Hsd17b8, also known as estradiol 17-beta-dehydrogenase 8, is an enzyme that belongs to the 17β-hydroxysteroid dehydrogenases (HSD17B) family. It converts estradiol to estrone through its NAD-dependent 17-beta-hydroxysteroid dehydrogenase activity [1]. It is also involved in acyl thioester metabolism, participating in pathways such as peroxisomal β-oxidation of fatty acids, mitochondrial oxidation of 3R-hydroxyacyl-groups, breakdown of isoleucine and fatty acid chain elongation in endoplasmic reticulum [2]. Hsd17b8 is a subunit of the heterotetrameric 3-ketoacyl-ACP reductase in mitochondrial fatty acid synthesis, assisting in the formation of the competent assembly [4].
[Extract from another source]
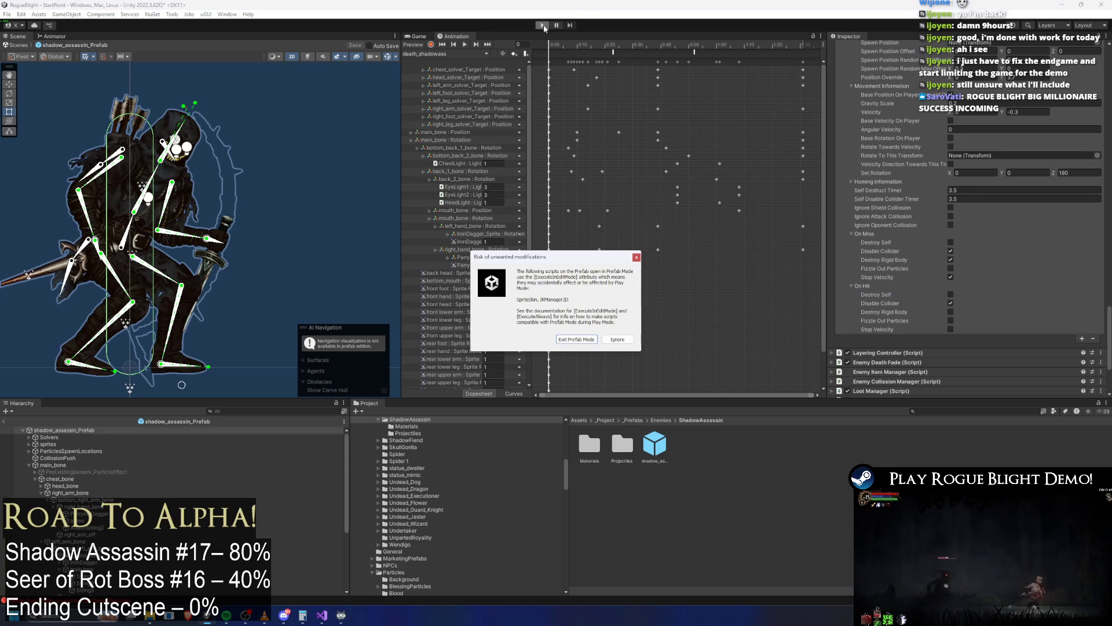
Ignore the Risk of unwanted modifications warning and continue into play mode.
key("Return")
In Caenorhabditis elegans, loss of the PTEN homolog daf-18 triggers cell division. Forward genetic screening identified F12E12.11 (ortholog of human HSD17B8) as being regulated by daf-18 and impacting cell proliferation independently of PTEN's typical phosphatase activity. PTEN physically interacts with HSD17B8, and inhibiting HSD17B8 suppresses the cell proliferation caused by PTEN failure. The reduction in estrone levels and accumulation of estradiol may arrest tumor cells in the G2/M phase of the cell cycle through MAPK/ERK [1]. In breast cancer, HSD17B8 is a protective gene. Higher expression of HSD17B8 is associated with a better prognosis for breast cancer patients [3]. In pathological cardiac hypertrophy, the expression of Hsd17b8 was down-regulated in male animals, suggesting a possible relation to the activation of the fetal gene expression program in pathological CH situations [5].

In conclusion, Hsd17b8 plays important roles in steroid metabolism, acyl thioester metabolism, and mitochondrial fatty acid synthesis. Studies using genetic models like in C. elegans have revealed its role in cell proliferation regulation related to PTEN failure. In disease conditions, it shows promise as a protective factor in breast cancer and is involved in the regulation of pathological cardiac hypertrophy, providing insights into potential therapeutic targets and disease mechanisms.